§ TEXT PROVIDED:
_ _ _ _ _

Anandtech reviews Sun’s T2000 Coolthreads server, and concludes: “At first sight, Sun has won the performance/watt battle for now, but it cannot rest on its laurels. Low voltage versions of the Xeon ‘Woodcrest’ and Opteron might be able to come very close to the performance/Watt levels that the T1 offers. We also can’t shake the feeling that the number of applications, which will really exhibit the kind of exceptional performance that Sun’s own heavily optimised benchmarks show, will be quite limited. Last, but certainly not least, Sun’s solid engineering has impressed us. Sun’s meticulous attention to detail resulted in a sturdy, well-polished machine.” More benchmarks here.
Neither benchmark mentions disk configuration, which I find curious. In fact the only mention of disks was Colm’s comments about using the noatime option and could use a faster disk setup. Did either system ship with more than one disk, because the system I have has 2 73 GB disks that I have mirrored using Solaris Volume Manager. The output of fstyp -v on the /usr partition on the machine I have shows the maxcontig as 16, and that can be changed with tunefs.
If either site was using SVM, they could tune the disk performance by setting maxphys, md_maxphys in /etc/system and /kernel/drv/sd.conf and see a performance boost.

_ _ _ _ _

§ PROBLEMS TO SOLVE:
1. Copy the stretch of the Sun T2000 server post from "Neither benchmark mentions" through "a performance boost.".
2. Write what comes next in the post about the Sun T2000 server, picking up after its final sentence.

§ EXERCISE DATA:
_ _ _ _ _

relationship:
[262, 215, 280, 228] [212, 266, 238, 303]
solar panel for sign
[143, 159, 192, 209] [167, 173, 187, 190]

_ _ _ _ _

§ EXPECTED RESPONSES:
1.
Neither benchmark mentions disk configuration, which I find curious. In fact the only mention of disks was Colm’s comments about using the noatime option and could use a faster disk setup. Did either system ship with more than one disk, because the system I have has 2 73 GB disks that I have mirrored using Solaris Volume Manager. The output of fstyp -v on the /usr partition on the machine I have shows the maxcontig as 16, and that can be changed with tunefs.
If either site was using SVM, they could tune the disk performance by setting maxphys, md_maxphys in /etc/system and /kernel/drv/sd.conf and see a performance boost.

2.
I wonder. Did or did they not receive a free server for reviewing purposes, with the possibility to keep it? For free. It might not really affect a relatively large site such as Anandtech, but a smaller hardware review website might actually overlook some bad things about the server he gets to keep for free. After all, it’s worth serveral thousand $. Nice bribe.
Edited 2006-03-24 17:35
Here is a comment from Jonathan Schwartz’s blog:
“And just to reiterate – once you receive the system, run your own benchmarks – post them publicly (positive or negative – points earned for thorough and complete), and our marketing team will decide who gets to keep their Niagara systems for free. Free.”
I am sure the marketing department has a couple of engineers on standby to read blog entries just to make sure before they hand out the T2000. Hell, I would like one to replace the E3000 (space heater) I have at home, but I don’t have a blog!
Of course. That is what they say to the public. They would never admit doing such a thing. But I suppose they are not giving away expensive devices just to get negative publicity.
One minute you question if they got it for free (you have no idea…)
“I wonder. Did or did they not receive a free server for reviewing purposes, with the possibility to keep it? For free. It might not really affect a relatively large site such as Anandtech, but a smaller hardware review website might actually overlook some bad things about the server he gets to keep for free. After all, it’s worth serveral thousand $.”
The next:
“Nice bribe. ”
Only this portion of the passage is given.